> **EXTRACT TO READ**:
** BEGIN **

The egregious errors and wilful omissions continue throughout the book. As well as Tiberias, Hixson consistently mis-spells the name of Rashid Khalidi, a member of an ancient and distinguished Jerusalem Arab family; nor can he spell Attlee. The horrible Grand Mufti, who spent time with Hitler and rejoiced in the extermination of the Jews, is presented as an unfortunate exile unable to lead his people to statehood. Perhaps the most shameful examples of mis-interpretation come in Hixson’s treatment of Arab propaganda. Anything about driving the Jews into the sea was purely for domestic consumption, he insists. But it was there in the policy statements of the growing Palestinian national movement, and Hamas still recycles these notions. The press cartoons being drawn in 1967 included revolting Nazi stereotypes of Jews being kicked into the Mediterranean by a gigantic Colonel Nasser. The decision of the Khartoum Summit following the Six-Day War (no peace, no recognition, no negotiations) immobilised Arab policy towards Israel for decades. Far from masking conciliatory attitudes, as Hixson avers, it was another example of the Arab countries competing with one another to show that they were dedicated to the cause. And they had just been massively defeated by a small but well-organised state: they were reeling from shock, and conciliation could not be sold to the teeming masses in Cairo, Baghdad and Damascus.

What was the cause? The Palestinian diaspora was a victim of Arab as well as Israeli politics, with Arab countries cynically promising a return that became impossible and at the same time placing obstacles in the way of their integration into the wider community (as in Lebanon or Kuwait). Hixson has nothing much to say about the PLO and other terrorist groups. Indeed, in each case when Israel responded to cross-border raids with incursions into Arab territory, it is always the fault of Israel, in Hixson’s eyes. That Israel showed itself capable of responding with excessive force is certainly something that needs to be reflected upon; figures such as Ariel Sharon had plenty of innocent blood on their hands. Some Palestinian refugees were shot by border guards when all they wanted to do in Israel was revisit their old house, perhaps to recover property. There is an ugly history that needs to be told. But it needs to be told in a balanced and impartial way.

In fact, Hixson is not even clear what Israel wanted from the wars that he is sure it always started. The invasion of Sinai in 1956, it needs to be remembered, took place as part of a wider Anglo-French plot to destroy Nasser and to occupy the Canal Zone. Here, the United States showed itself viscerally opposed to all that Israel, the United Kingdom and France were doing—so much for the controlling hand of the Israel lobby! During the Six-Day War, it does seem that the first shots were fired by Israel, but the arrival of Egyptian troops in Sinai and the closing of the waterway to Eilat were interpreted as a serious threat. And Israel begged Jordan not to join the conflict. Without its decision to take part, the West Bank would have remained under Arab rule, even if its population did not, by and large, welcome the Hashemite dynasty. Yet how different the region would be had he not joined in!

** END **

> **INFORMATION SUPPLIED**:

** BEGIN **

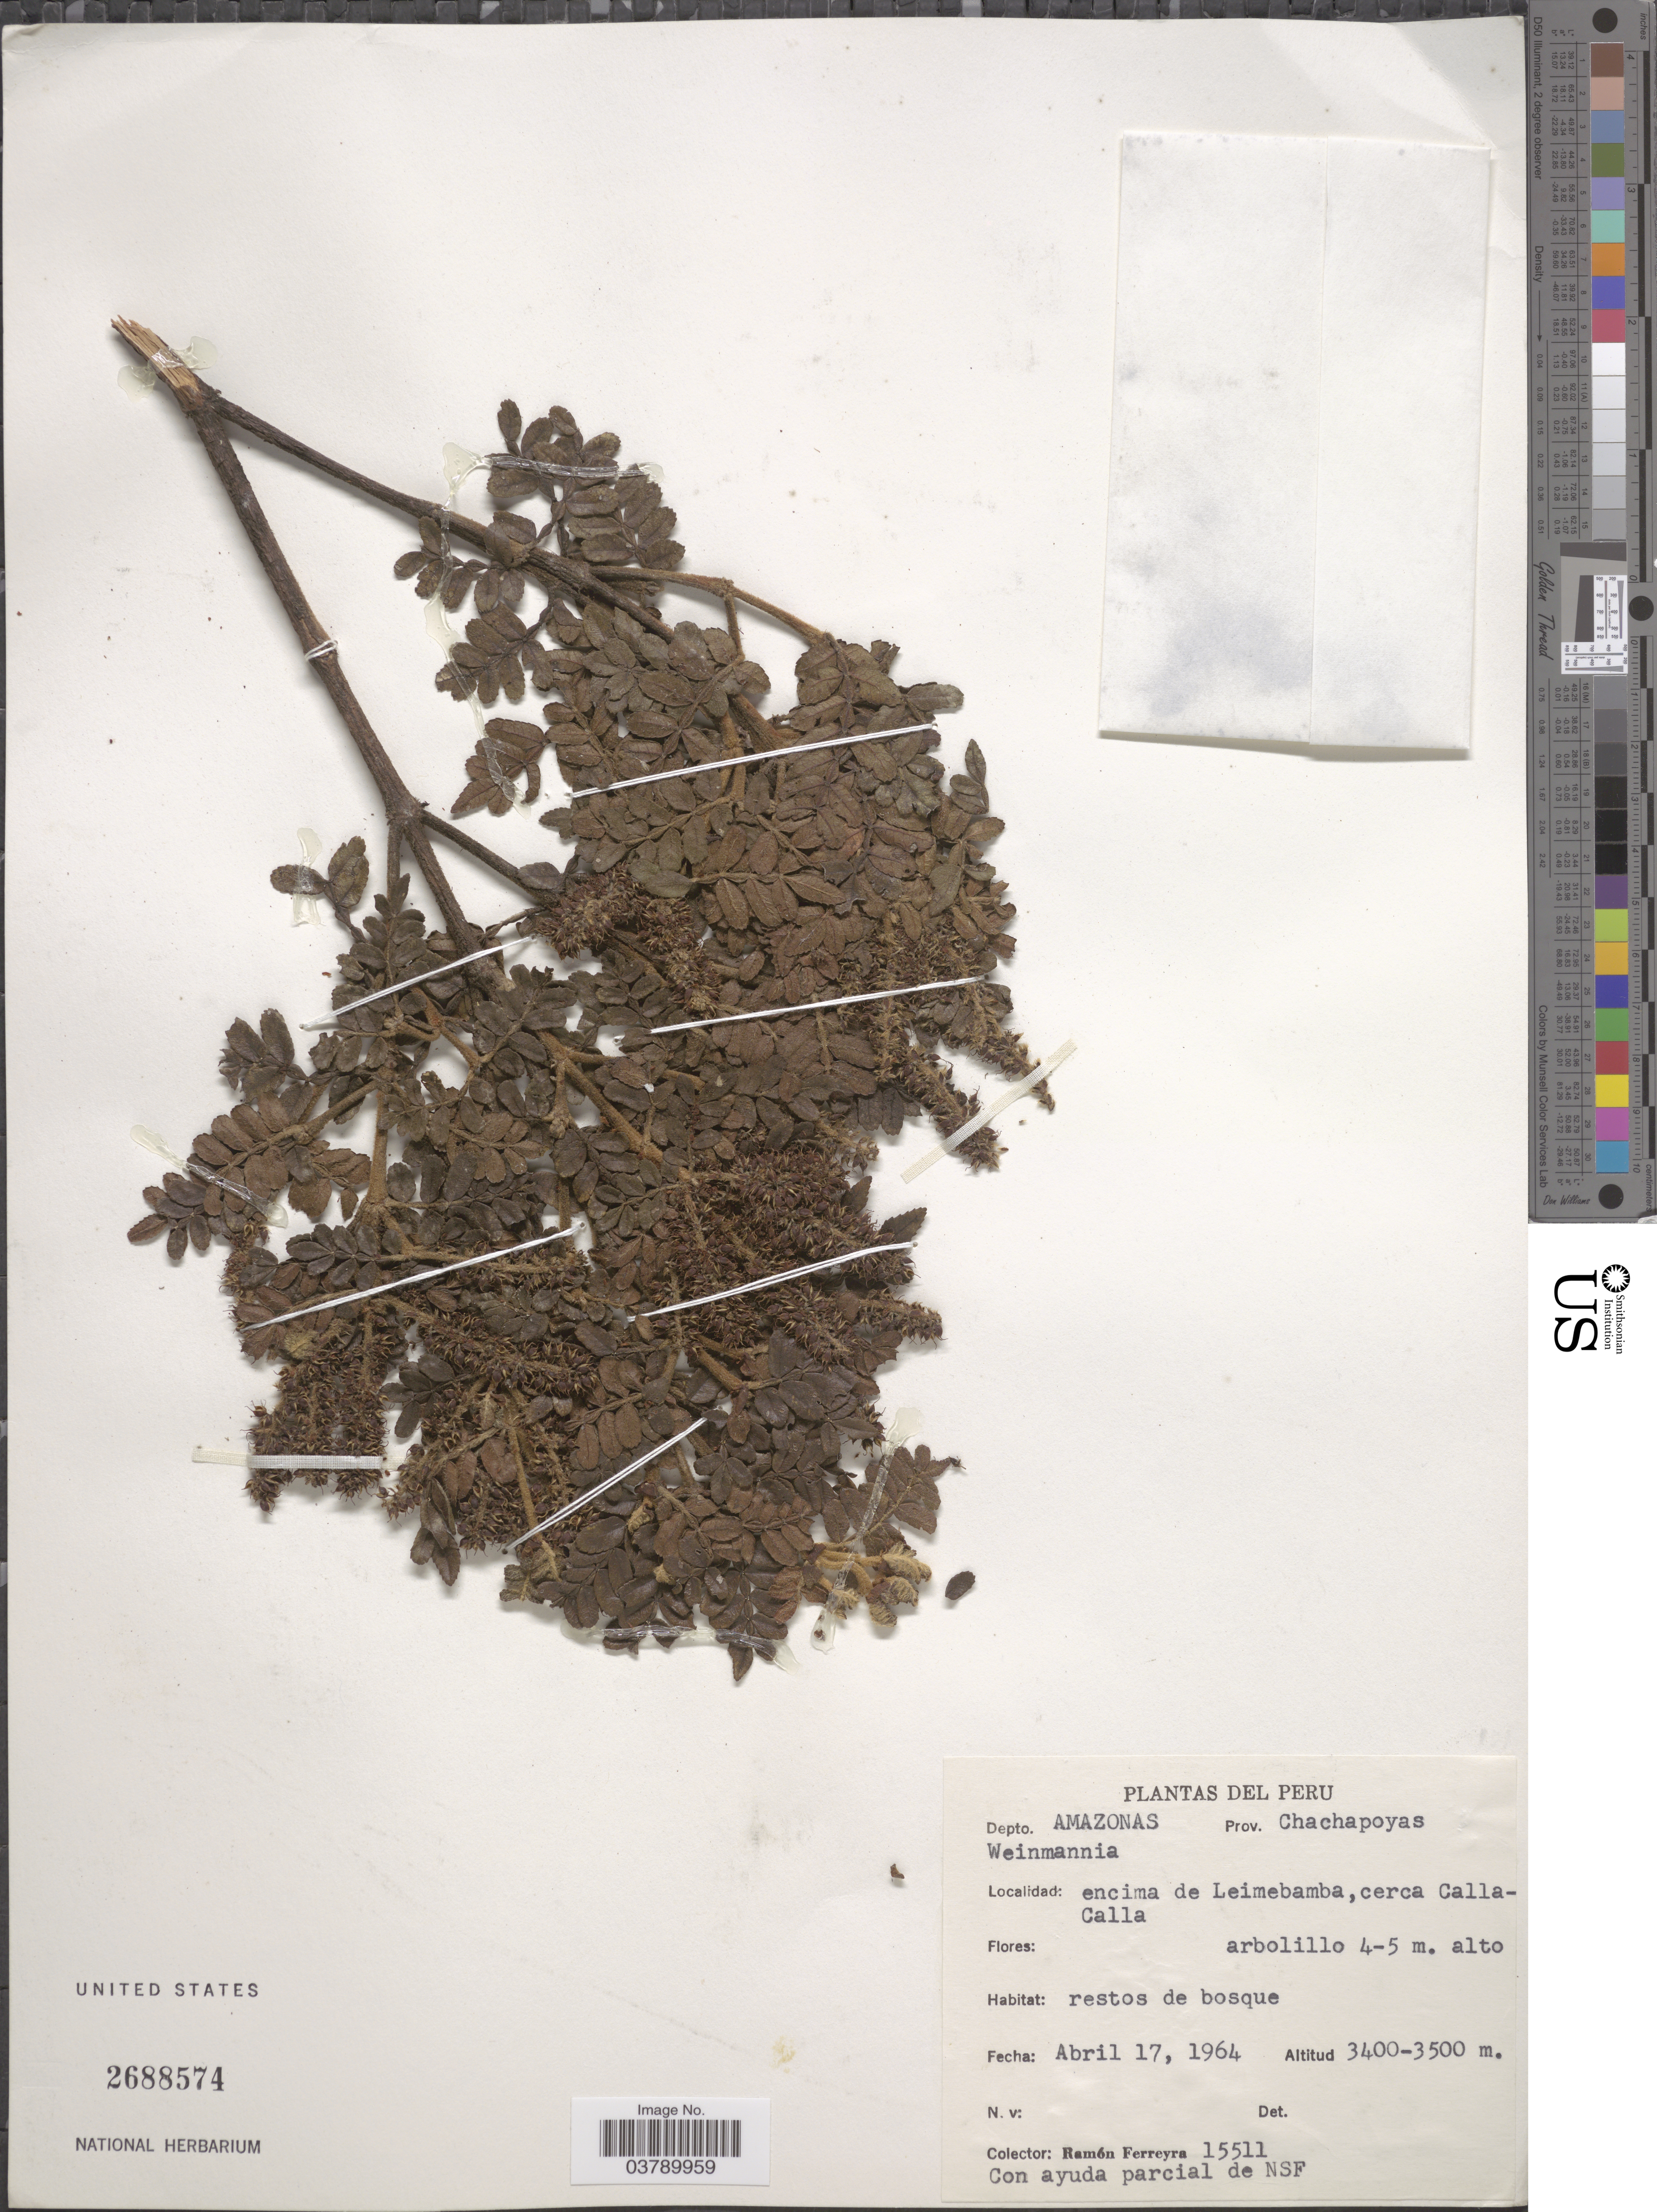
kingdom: Plantae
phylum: Tracheophyta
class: Magnoliopsida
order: Oxalidales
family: Cunoniaceae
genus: Weinmannia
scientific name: Weinmannia sp.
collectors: R. A. Ferreyra & NSF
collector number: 15511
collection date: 1964-04-17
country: Peru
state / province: Amazonas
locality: Depto.Amazonas. Prov. Chachapoyas. Encima de Leimebamba, cerca Calla-Calla.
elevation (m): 3400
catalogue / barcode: US 2688574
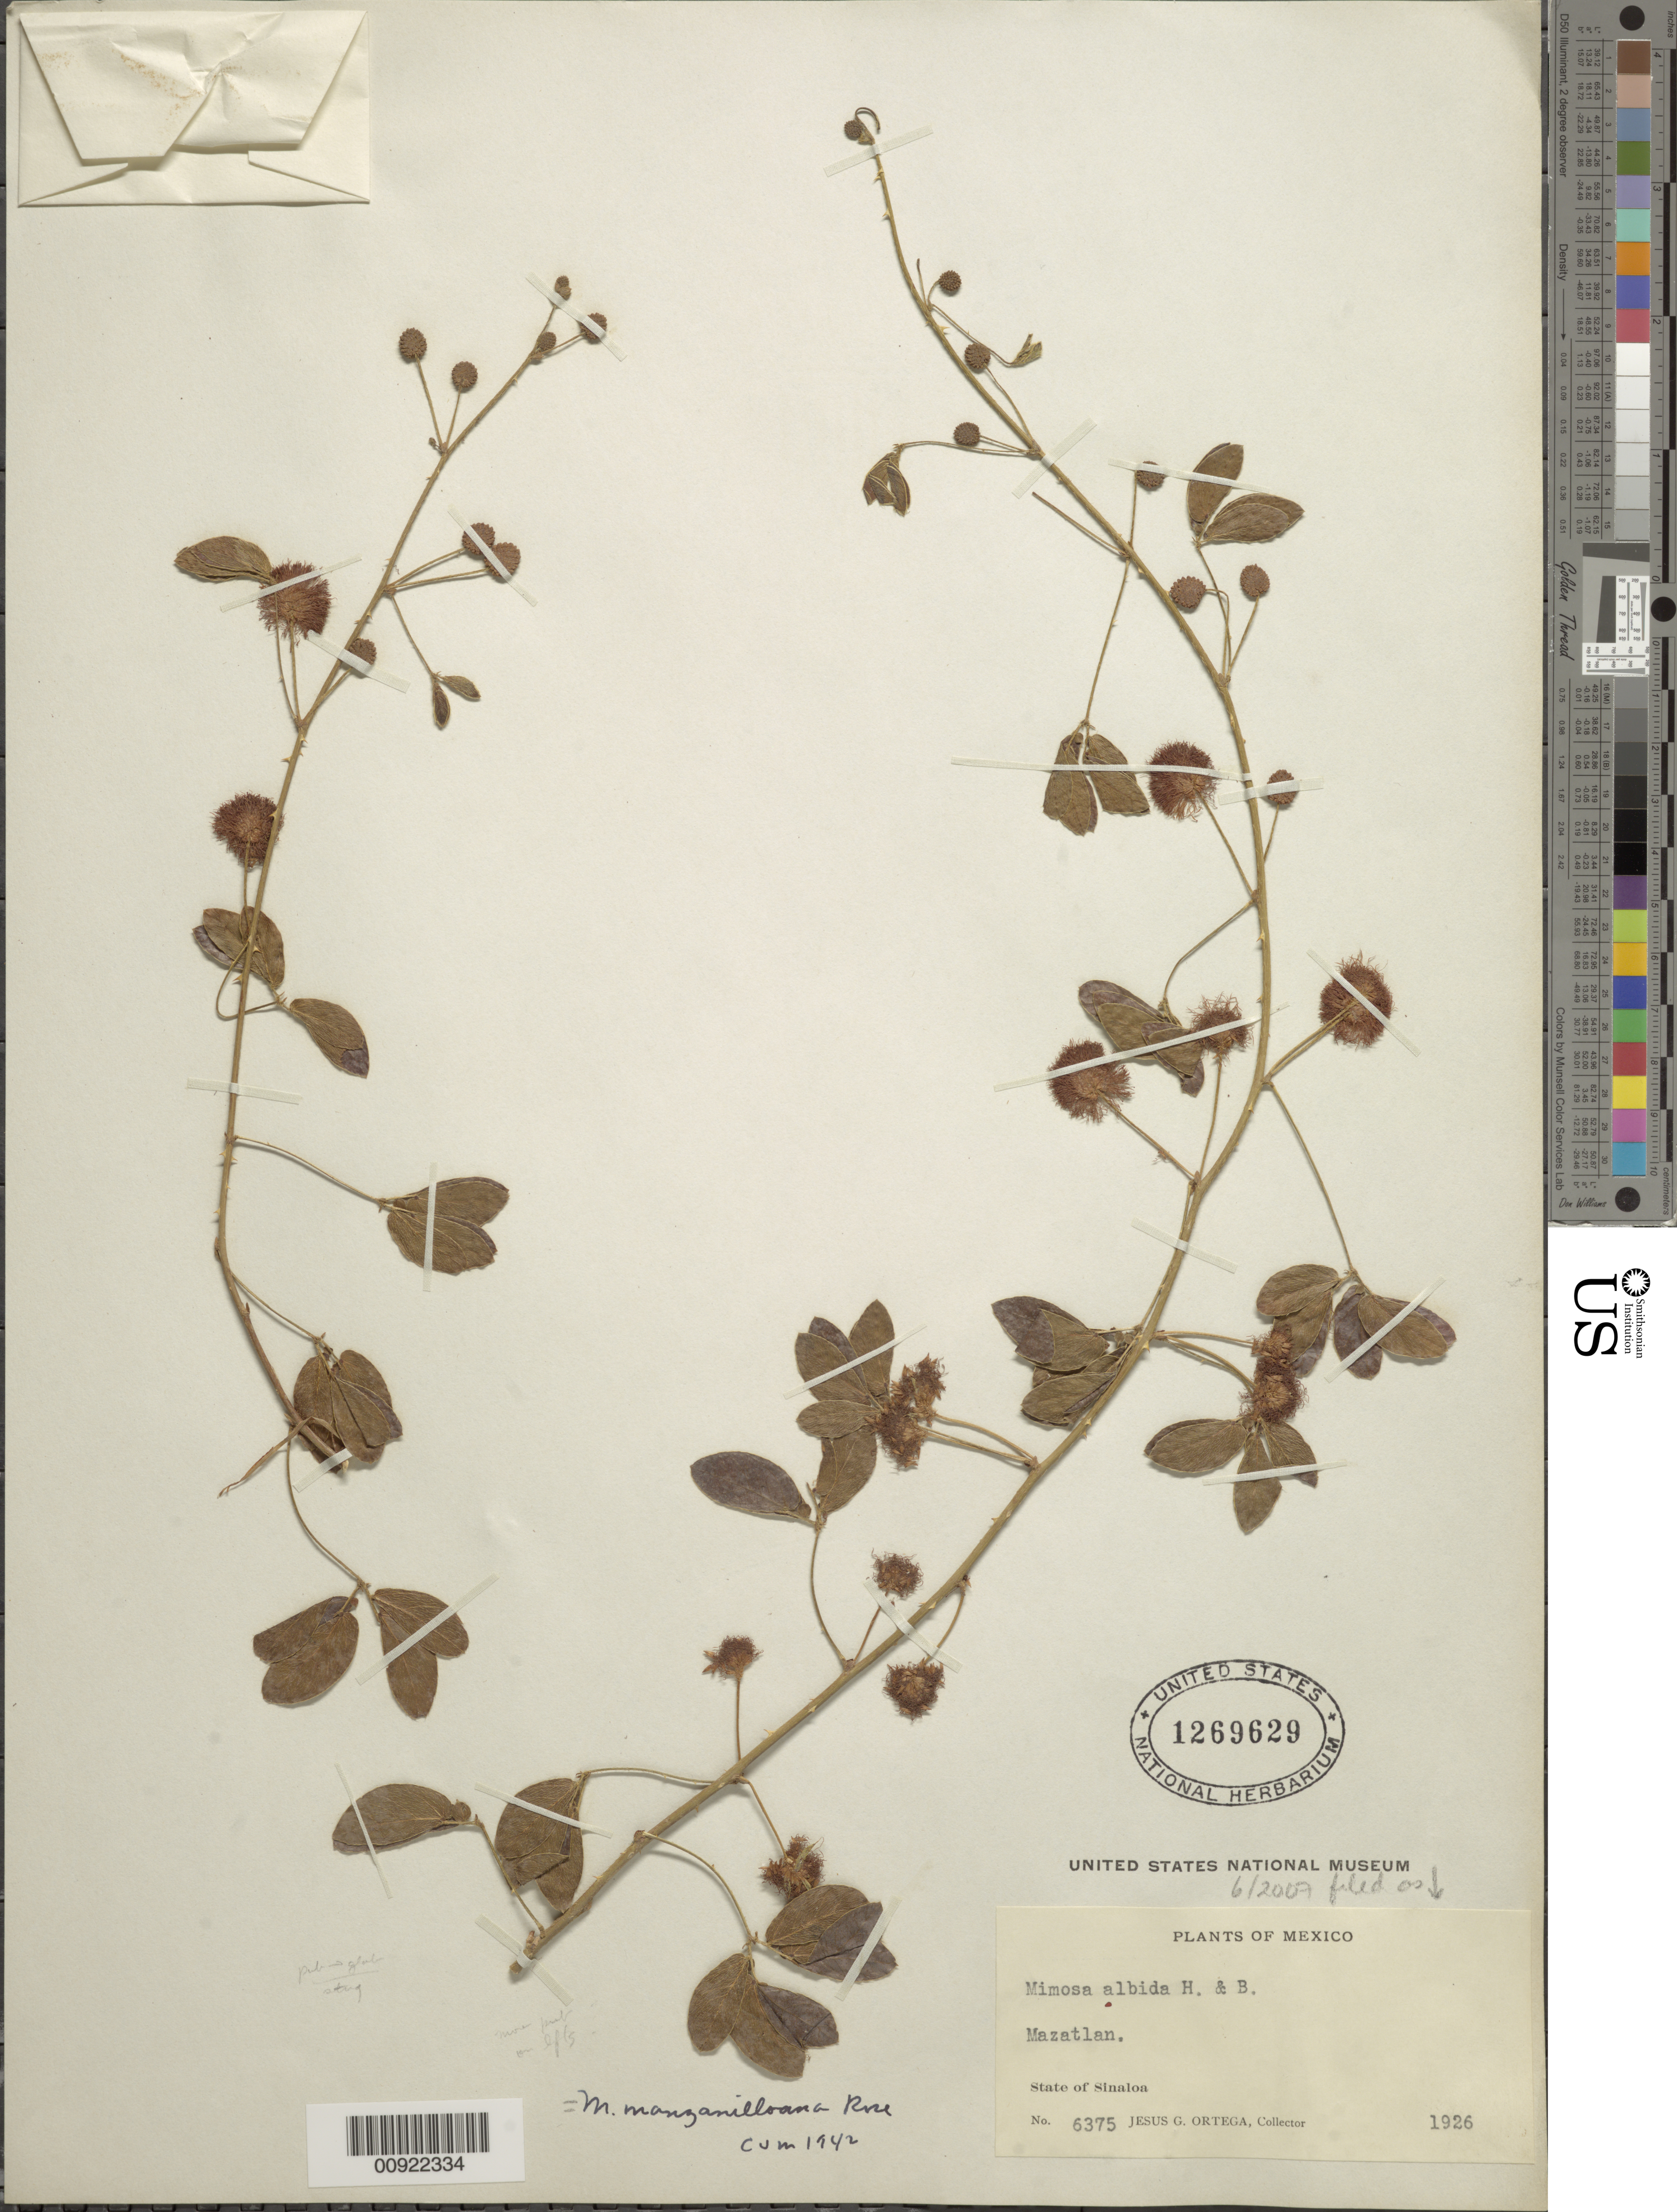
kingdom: Plantae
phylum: Tracheophyta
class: Magnoliopsida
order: Fabales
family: Fabaceae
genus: Mimosa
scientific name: Mimosa albida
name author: Humb. & Bonpl. ex Willd.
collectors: J. Ortega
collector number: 6375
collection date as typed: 1926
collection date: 1926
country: Mexico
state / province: Sinaloa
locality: Mazatlán, State of Sinaloa.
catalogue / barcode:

** END **

> **TASK LIST**:
- A) Answer these questions from the passage on Hixson's book:
(i) What three refusals made up the decision of the Khartoum Summit?
(ii) Which two countries are named as places where obstacles were put in the way of Palestinian integration?
(iii) What was the 1956 invasion of Sinai part of?
- B) Carry on the passage about Hixson's book, starting after its final sentence.
The items are separate material, unrelated to the passage.

> **ANSWER LIST**:
- A)
(i) No peace, no recognition, no negotiations.
(ii) Lebanon and Kuwait.
(iii) A wider Anglo-French plot to destroy Nasser and to occupy the Canal Zone.

- B)
Hixson’s book is based not just on a politically-biased selection of modern literature but on archives across the USA, including several presidential libraries. It is hard, though, to see how he can make sense of the relationship between Israel and the United States without looking at documentation in Israel itself. It is also hard to say anything useful about that relationship without looking at the role of the Soviet Union in the Middle East between 1948 and 1967. The book trumpets the fact that the US was the first country to recognise Israel de facto. But the USSR was the first state to recognise Israel de jure. Hixson seems to think that the Soviets very soon broke off diplomatic relations with Israel, but—despite increasing hostility to Israel and an overt show of friendship to Nasser—the formal breach only occurred in 1967. This was the context within which Johnson and other presidents made their policy. That there were some persistent and successful lobbyists for Israel, no one doubts. Hixson’s supposed evidence does not add up: they are shown being challenged again and again, and losing as well as winning. To argue along with Mearsheimer that the lobbyists controlled the foreign policy of the United States is to repeat the anti-Semitic tropes of the Soviet Union and the modern far Left, among others.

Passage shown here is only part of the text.